• **Records**
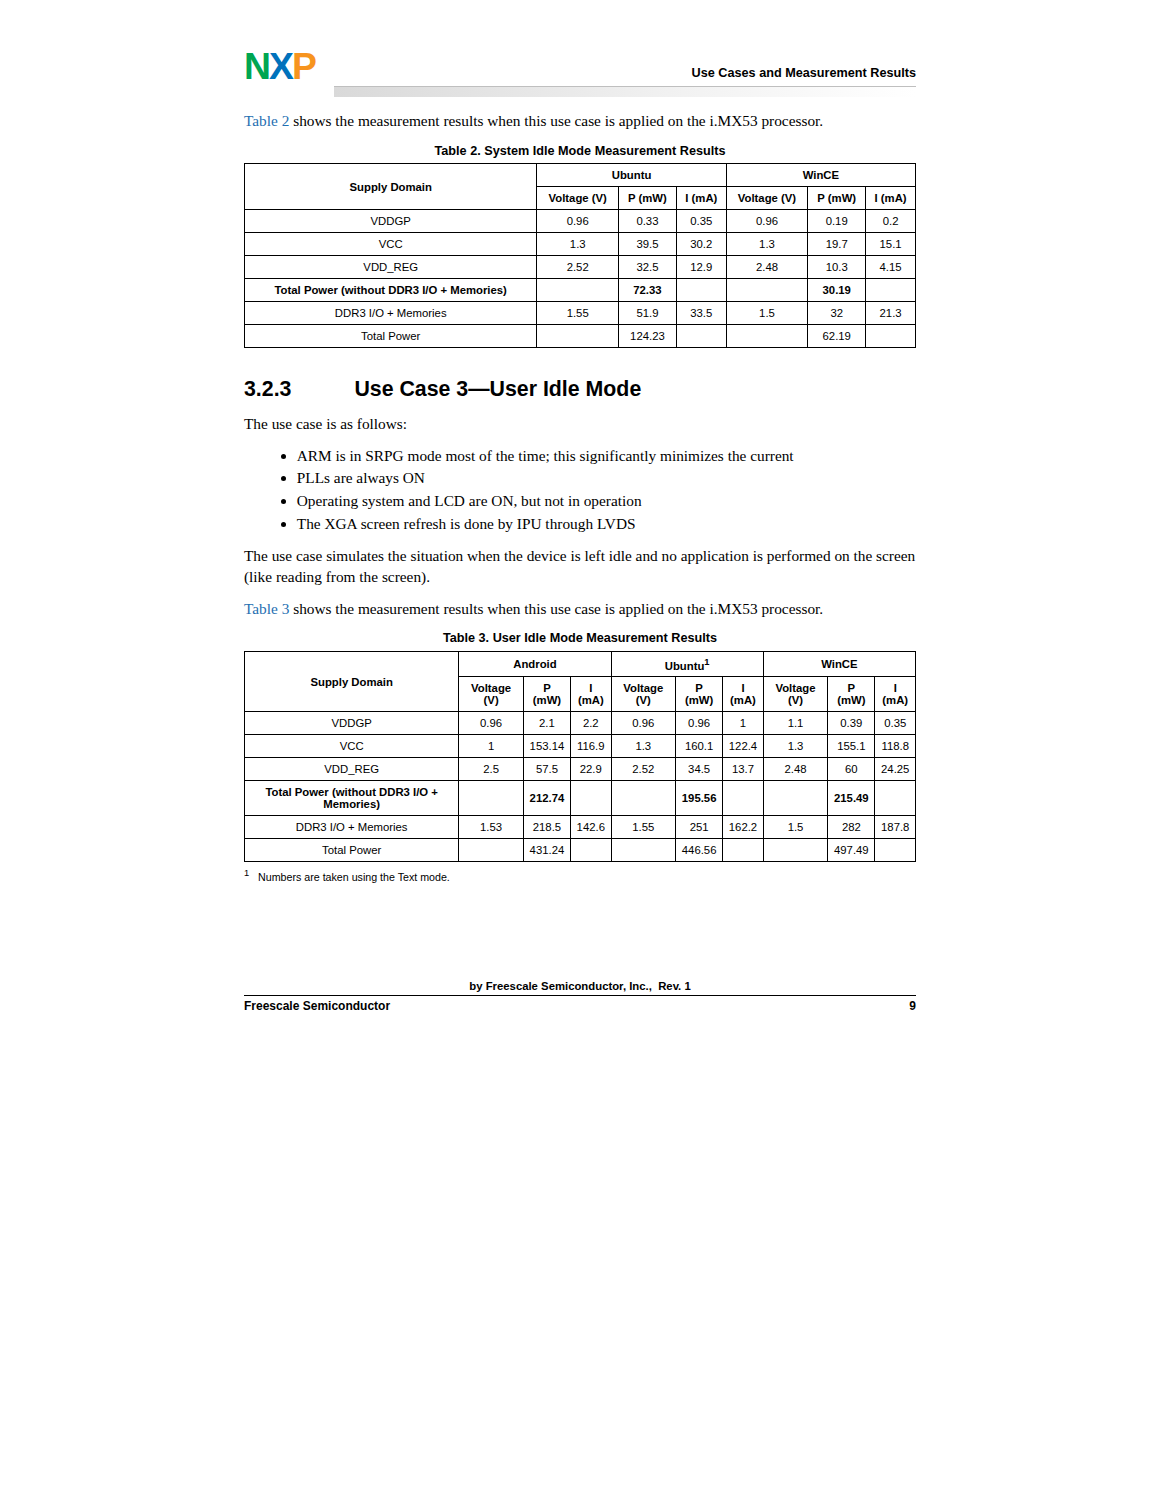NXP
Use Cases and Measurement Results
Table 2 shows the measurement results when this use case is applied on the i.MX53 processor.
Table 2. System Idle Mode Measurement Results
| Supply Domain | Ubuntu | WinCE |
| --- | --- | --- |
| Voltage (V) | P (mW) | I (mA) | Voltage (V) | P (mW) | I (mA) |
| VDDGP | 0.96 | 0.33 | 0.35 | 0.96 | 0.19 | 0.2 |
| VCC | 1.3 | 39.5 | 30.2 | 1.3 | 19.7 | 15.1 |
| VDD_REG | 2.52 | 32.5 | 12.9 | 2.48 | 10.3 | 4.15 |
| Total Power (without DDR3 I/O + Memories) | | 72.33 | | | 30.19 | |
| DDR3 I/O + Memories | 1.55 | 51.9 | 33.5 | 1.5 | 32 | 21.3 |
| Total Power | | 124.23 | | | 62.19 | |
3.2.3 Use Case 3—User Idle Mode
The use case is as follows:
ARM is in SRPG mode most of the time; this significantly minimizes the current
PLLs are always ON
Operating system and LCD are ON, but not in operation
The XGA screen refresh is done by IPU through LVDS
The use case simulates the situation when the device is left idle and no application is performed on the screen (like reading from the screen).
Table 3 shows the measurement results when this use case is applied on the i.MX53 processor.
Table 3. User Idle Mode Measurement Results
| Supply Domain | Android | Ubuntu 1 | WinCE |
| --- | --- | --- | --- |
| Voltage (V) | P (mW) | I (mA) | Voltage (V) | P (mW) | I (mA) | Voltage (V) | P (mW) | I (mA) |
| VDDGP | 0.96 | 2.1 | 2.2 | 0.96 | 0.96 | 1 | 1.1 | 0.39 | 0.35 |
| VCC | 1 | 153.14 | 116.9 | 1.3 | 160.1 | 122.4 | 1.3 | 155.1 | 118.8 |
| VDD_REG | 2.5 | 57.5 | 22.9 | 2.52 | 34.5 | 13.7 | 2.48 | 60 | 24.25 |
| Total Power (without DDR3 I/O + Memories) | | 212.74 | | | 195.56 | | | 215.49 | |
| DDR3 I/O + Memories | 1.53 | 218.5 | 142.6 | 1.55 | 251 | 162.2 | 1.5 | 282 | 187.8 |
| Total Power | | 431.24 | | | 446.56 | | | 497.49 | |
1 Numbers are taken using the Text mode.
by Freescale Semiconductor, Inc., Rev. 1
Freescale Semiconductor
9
---
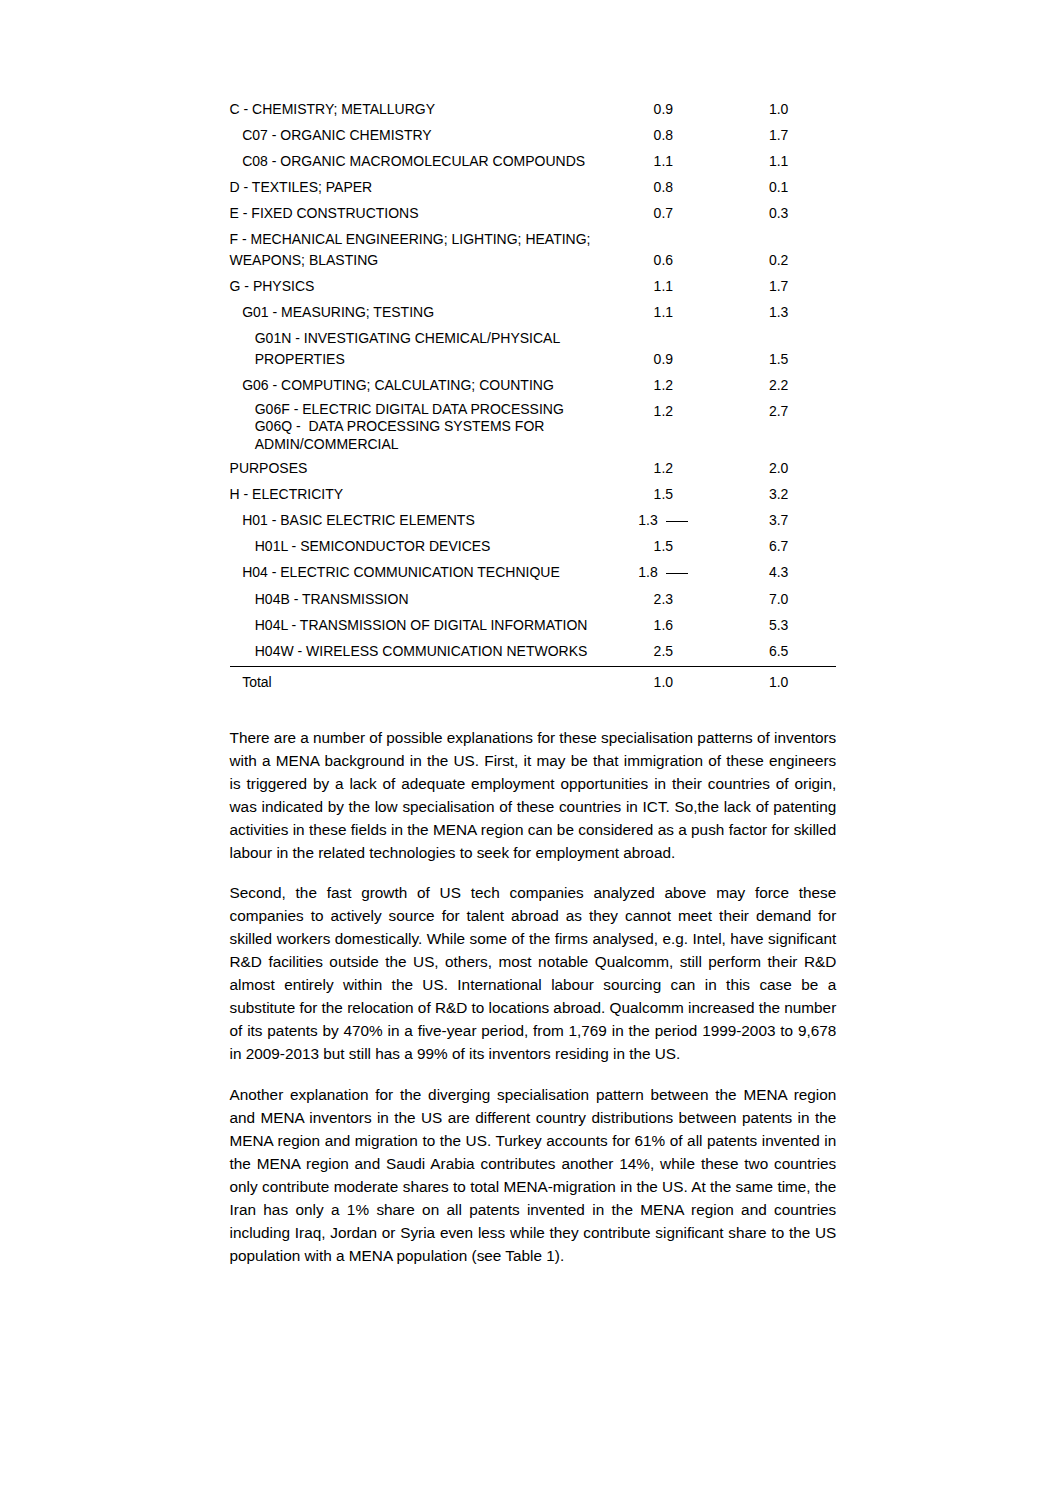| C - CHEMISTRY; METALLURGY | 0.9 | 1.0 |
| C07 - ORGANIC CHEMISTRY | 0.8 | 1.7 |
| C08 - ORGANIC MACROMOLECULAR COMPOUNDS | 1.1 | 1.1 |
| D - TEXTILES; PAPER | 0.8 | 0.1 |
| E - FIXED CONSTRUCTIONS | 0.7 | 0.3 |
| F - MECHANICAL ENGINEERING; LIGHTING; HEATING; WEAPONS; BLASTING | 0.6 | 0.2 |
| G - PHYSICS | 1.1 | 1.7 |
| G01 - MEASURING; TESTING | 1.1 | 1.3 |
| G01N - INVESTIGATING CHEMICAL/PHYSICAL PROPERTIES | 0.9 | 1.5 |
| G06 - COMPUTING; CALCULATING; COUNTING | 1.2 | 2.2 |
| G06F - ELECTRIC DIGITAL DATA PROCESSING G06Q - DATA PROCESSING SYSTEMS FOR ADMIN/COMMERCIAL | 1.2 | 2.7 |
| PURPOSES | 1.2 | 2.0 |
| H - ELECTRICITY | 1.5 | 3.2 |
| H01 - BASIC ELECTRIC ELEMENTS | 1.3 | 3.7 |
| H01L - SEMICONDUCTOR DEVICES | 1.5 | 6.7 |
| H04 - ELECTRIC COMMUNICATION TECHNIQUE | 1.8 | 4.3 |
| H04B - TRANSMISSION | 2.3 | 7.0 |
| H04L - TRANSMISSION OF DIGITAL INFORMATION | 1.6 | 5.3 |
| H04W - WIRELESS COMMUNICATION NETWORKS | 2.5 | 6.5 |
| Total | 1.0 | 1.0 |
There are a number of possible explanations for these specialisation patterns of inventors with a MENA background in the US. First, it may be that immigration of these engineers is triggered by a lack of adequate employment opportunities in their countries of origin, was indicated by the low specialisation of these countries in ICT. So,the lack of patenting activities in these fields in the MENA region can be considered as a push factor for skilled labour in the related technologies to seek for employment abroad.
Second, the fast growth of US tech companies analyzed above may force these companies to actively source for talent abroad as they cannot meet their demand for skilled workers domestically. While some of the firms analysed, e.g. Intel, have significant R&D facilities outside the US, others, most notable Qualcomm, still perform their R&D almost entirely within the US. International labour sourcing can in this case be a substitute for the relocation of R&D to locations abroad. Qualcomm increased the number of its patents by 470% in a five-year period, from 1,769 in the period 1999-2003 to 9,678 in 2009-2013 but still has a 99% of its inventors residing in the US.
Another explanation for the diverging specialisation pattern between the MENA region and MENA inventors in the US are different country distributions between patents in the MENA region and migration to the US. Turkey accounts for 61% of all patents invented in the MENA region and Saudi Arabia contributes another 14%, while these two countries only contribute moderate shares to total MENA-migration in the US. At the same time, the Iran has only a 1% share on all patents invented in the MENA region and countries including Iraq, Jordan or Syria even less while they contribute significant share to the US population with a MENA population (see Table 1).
---
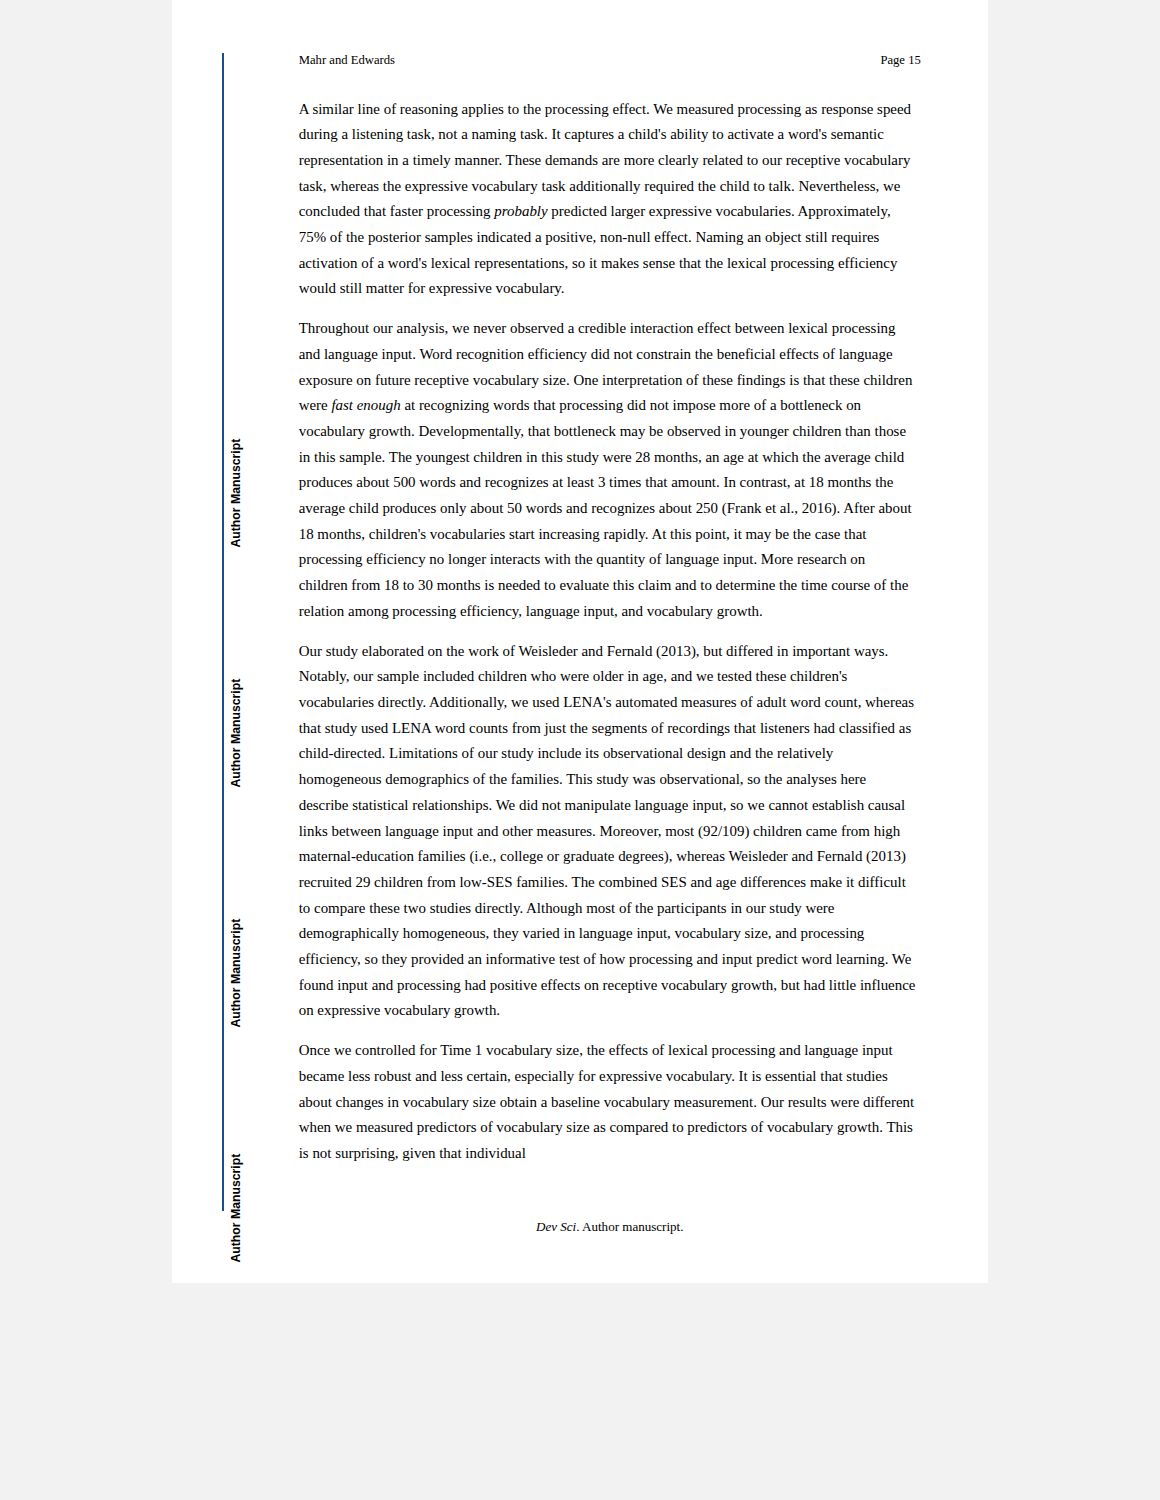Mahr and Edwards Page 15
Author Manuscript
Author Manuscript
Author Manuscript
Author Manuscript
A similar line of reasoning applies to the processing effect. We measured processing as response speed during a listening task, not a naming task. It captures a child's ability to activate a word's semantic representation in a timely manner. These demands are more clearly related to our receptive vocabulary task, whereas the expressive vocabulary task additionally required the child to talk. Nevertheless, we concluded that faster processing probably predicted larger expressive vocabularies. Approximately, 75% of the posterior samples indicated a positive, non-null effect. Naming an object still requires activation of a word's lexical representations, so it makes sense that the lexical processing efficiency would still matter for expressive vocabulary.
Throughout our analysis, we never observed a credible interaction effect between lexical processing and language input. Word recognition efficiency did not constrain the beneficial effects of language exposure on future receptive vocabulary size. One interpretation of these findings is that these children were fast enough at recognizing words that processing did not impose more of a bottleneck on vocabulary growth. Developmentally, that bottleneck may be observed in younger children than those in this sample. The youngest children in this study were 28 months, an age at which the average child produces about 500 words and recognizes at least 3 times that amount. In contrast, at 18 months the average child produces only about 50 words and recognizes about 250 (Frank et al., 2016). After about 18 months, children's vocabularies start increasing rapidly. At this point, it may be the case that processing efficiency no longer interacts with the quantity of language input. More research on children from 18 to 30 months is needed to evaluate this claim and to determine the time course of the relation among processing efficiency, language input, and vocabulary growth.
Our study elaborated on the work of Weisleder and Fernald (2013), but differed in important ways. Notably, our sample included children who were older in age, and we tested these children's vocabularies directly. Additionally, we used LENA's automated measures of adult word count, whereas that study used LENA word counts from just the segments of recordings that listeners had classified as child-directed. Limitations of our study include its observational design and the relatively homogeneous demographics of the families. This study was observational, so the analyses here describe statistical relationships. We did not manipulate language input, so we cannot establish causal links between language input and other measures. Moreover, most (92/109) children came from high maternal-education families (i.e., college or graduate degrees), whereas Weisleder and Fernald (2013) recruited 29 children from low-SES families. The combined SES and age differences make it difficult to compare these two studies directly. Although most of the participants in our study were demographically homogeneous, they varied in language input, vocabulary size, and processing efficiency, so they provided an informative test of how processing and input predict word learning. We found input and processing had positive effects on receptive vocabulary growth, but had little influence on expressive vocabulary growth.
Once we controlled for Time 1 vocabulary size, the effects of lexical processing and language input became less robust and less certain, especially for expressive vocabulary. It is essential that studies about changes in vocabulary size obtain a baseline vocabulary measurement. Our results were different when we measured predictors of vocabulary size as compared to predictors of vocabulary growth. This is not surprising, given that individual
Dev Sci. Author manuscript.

• **What is needed**
Say how many lines of the material above contain the string "related". Write nothing but the number.

• **Response to this exercise**
2